◆ INSTRUCTIONS FOR THE TASK
Below are some records. Reproduce their lines without any change, from the line containing "family: Throscidae" through the final line.

━━━━━━━━━━

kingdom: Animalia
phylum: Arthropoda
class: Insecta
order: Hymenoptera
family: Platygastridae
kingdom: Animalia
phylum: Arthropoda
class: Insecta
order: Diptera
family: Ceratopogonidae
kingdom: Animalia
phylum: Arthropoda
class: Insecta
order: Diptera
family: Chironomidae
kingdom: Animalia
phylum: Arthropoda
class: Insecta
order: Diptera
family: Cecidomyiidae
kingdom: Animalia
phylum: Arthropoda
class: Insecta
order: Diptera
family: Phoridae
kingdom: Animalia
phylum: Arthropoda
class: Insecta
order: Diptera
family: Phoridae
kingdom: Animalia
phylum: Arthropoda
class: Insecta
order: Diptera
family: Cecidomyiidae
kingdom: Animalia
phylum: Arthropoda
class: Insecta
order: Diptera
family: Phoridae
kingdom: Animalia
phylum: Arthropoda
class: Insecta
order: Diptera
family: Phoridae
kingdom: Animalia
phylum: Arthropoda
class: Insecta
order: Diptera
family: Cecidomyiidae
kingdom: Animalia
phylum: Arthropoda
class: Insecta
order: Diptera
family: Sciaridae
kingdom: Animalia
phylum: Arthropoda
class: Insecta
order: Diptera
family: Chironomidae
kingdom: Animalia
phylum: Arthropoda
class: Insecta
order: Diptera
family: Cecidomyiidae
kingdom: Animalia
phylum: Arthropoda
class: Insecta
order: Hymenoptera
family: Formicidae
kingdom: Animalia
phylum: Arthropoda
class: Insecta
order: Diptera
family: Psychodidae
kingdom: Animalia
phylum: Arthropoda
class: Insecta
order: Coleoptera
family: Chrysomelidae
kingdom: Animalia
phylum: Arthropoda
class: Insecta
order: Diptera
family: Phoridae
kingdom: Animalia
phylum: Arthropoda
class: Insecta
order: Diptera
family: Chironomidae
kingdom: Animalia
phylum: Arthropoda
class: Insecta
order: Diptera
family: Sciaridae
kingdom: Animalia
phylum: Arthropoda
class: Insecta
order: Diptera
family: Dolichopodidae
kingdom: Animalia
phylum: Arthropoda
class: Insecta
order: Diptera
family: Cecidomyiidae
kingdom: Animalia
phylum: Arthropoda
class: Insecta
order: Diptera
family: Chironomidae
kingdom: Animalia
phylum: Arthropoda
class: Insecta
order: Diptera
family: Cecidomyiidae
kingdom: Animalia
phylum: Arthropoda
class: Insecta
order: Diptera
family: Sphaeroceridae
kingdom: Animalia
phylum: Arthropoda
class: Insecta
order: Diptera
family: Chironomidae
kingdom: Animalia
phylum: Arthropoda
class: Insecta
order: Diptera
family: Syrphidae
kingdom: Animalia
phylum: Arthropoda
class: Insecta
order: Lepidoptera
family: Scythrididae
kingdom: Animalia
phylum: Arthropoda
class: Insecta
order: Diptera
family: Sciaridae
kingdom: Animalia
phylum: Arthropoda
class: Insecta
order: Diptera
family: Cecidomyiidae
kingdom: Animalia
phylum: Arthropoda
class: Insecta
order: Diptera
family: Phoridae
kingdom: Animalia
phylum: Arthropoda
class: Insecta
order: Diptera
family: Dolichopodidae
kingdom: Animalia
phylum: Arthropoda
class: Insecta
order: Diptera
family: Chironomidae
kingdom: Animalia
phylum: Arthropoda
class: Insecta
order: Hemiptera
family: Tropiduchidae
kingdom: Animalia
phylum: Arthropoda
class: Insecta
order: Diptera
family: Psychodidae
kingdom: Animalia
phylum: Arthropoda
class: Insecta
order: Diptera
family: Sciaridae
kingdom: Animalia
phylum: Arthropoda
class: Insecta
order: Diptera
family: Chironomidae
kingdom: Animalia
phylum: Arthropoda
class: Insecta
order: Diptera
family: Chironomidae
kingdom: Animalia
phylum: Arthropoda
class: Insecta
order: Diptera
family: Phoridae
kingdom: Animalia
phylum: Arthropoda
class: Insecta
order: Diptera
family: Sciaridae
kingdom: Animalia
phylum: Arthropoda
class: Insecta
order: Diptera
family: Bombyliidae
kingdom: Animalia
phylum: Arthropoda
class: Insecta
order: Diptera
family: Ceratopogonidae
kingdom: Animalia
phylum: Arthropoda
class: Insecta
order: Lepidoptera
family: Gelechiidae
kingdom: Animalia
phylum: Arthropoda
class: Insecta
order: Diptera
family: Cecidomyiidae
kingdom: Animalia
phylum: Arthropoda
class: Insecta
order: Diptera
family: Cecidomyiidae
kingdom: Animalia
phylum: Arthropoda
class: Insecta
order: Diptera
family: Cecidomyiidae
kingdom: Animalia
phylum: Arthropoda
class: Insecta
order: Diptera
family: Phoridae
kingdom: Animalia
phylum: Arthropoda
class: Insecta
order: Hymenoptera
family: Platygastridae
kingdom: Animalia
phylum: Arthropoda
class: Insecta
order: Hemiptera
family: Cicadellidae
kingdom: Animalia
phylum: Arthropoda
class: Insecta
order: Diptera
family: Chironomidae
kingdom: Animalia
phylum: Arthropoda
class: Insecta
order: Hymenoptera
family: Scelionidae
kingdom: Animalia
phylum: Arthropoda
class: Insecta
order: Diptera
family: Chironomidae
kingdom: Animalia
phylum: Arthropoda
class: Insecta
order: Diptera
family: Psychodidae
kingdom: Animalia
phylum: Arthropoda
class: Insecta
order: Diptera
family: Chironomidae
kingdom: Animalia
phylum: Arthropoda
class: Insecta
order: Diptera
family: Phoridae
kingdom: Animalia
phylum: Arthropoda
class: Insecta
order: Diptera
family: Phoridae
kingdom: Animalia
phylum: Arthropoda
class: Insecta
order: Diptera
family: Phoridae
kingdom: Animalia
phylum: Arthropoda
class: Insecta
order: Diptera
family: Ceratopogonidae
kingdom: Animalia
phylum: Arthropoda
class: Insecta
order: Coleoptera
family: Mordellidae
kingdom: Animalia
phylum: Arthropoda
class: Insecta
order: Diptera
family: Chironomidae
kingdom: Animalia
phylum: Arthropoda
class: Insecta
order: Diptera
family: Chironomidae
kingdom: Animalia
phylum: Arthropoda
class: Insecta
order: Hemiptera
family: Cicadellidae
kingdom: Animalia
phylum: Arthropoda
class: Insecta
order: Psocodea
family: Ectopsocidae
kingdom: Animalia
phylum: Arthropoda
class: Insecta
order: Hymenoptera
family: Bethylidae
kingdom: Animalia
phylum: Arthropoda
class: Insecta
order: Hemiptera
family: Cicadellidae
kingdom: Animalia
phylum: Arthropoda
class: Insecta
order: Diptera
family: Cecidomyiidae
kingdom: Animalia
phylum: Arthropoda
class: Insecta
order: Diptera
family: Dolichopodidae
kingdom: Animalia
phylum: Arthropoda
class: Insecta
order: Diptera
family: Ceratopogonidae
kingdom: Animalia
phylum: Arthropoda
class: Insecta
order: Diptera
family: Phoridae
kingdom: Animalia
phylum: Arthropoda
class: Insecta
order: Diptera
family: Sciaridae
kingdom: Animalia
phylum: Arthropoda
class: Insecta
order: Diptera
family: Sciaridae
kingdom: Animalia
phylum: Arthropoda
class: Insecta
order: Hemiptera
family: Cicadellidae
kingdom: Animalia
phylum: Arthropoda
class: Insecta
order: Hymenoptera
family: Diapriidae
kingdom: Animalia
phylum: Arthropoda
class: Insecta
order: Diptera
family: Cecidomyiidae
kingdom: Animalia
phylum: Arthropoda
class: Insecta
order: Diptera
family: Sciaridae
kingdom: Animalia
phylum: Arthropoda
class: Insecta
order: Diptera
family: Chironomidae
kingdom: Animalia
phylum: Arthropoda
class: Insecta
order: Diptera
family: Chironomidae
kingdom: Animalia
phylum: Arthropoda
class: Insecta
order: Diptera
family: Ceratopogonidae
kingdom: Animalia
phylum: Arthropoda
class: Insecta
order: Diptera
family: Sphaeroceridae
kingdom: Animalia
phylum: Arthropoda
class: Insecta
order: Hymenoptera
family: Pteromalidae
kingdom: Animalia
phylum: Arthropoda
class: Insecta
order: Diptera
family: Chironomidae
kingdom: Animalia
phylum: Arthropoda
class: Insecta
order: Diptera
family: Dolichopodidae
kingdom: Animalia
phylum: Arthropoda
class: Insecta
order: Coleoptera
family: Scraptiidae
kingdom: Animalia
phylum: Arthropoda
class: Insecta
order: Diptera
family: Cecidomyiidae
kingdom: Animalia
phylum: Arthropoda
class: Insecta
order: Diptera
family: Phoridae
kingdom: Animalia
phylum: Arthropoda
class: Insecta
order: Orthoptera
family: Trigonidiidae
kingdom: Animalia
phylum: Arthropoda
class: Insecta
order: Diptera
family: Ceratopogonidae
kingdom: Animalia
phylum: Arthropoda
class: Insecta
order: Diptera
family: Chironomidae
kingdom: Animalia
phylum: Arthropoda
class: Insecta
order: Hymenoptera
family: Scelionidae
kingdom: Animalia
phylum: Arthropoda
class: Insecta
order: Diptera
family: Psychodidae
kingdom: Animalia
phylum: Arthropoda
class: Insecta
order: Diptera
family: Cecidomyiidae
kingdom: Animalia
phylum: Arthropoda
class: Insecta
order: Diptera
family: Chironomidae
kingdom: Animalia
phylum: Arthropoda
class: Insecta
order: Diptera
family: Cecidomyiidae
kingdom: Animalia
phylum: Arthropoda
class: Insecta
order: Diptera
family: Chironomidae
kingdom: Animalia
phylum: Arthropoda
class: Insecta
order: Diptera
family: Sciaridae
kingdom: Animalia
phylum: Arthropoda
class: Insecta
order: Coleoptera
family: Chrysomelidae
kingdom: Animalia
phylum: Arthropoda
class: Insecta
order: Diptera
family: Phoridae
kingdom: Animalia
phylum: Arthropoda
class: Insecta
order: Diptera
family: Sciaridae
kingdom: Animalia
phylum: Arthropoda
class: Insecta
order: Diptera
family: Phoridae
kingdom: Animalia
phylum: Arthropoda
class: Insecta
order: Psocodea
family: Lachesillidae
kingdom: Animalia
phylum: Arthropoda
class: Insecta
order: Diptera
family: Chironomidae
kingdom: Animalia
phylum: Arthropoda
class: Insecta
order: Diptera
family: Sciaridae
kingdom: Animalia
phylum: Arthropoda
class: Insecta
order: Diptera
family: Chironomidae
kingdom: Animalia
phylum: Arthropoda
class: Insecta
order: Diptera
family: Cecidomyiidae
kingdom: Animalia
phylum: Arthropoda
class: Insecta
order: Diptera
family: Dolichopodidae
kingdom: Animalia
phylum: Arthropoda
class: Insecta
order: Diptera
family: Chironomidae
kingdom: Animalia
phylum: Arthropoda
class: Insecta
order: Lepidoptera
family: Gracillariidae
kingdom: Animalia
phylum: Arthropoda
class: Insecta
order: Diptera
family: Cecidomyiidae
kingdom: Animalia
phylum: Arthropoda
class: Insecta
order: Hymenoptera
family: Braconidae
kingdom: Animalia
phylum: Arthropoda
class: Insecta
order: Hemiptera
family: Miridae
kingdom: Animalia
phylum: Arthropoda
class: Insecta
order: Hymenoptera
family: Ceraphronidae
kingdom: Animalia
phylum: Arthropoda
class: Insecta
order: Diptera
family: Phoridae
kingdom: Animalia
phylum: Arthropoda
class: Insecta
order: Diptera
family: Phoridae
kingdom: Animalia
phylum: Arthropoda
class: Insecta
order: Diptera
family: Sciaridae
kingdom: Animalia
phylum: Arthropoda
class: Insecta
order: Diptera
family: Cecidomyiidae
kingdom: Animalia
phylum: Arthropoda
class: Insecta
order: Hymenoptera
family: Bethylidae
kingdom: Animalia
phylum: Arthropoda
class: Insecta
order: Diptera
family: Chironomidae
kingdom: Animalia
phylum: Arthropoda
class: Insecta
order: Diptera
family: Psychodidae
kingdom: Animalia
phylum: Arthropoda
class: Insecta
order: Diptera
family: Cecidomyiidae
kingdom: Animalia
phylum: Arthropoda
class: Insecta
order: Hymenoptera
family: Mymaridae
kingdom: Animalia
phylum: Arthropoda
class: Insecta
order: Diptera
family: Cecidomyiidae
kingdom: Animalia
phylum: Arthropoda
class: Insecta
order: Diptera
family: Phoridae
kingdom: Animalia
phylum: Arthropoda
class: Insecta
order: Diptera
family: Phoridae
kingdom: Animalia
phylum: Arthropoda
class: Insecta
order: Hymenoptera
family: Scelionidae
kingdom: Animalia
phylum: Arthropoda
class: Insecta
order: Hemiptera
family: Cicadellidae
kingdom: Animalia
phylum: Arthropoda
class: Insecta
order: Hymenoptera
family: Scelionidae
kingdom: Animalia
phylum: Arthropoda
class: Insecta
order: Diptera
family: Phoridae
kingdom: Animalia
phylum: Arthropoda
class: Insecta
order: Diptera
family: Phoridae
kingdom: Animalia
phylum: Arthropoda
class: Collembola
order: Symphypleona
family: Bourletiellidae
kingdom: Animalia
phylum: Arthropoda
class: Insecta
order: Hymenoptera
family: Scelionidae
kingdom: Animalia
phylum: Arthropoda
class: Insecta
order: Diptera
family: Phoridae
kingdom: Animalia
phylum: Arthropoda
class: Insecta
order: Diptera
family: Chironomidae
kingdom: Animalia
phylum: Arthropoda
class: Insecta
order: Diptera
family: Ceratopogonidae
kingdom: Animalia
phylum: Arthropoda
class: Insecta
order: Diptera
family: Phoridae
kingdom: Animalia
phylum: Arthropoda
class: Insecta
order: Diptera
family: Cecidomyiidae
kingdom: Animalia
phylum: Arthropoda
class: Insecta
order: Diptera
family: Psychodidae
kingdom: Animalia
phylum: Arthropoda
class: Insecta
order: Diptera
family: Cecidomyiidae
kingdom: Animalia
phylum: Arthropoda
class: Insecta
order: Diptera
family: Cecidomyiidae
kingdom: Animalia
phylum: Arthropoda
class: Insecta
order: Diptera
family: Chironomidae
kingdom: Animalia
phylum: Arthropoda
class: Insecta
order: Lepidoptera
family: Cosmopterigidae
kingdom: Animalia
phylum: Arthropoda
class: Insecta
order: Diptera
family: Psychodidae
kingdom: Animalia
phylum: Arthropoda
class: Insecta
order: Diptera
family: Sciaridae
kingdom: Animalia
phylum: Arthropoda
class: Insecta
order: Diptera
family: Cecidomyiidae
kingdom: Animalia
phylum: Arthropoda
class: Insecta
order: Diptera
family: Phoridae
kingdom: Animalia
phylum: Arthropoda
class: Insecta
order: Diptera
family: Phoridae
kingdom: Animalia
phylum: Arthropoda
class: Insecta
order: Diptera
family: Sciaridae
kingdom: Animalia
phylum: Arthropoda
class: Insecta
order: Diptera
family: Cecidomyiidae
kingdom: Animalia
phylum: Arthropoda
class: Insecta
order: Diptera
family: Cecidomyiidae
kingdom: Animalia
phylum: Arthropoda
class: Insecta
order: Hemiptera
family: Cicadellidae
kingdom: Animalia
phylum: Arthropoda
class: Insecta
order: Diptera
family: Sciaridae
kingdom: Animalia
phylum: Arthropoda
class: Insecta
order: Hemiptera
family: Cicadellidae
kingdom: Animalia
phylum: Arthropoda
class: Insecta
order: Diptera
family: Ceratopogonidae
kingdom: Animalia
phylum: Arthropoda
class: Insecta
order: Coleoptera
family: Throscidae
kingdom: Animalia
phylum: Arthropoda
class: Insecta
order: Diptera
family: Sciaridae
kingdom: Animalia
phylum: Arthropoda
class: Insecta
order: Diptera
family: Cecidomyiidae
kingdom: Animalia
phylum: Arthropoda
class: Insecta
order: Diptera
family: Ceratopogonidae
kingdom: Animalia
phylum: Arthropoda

━━━━━━━━━━

◆ ANSWER FOR THIS EXERCISE
family: Throscidae
kingdom: Animalia
phylum: Arthropoda
class: Insecta
order: Diptera
family: Sciaridae
kingdom: Animalia
phylum: Arthropoda
class: Insecta
order: Diptera
family: Cecidomyiidae
kingdom: Animalia
phylum: Arthropoda
class: Insecta
order: Diptera
family: Ceratopogonidae
kingdom: Animalia
phylum: Arthropoda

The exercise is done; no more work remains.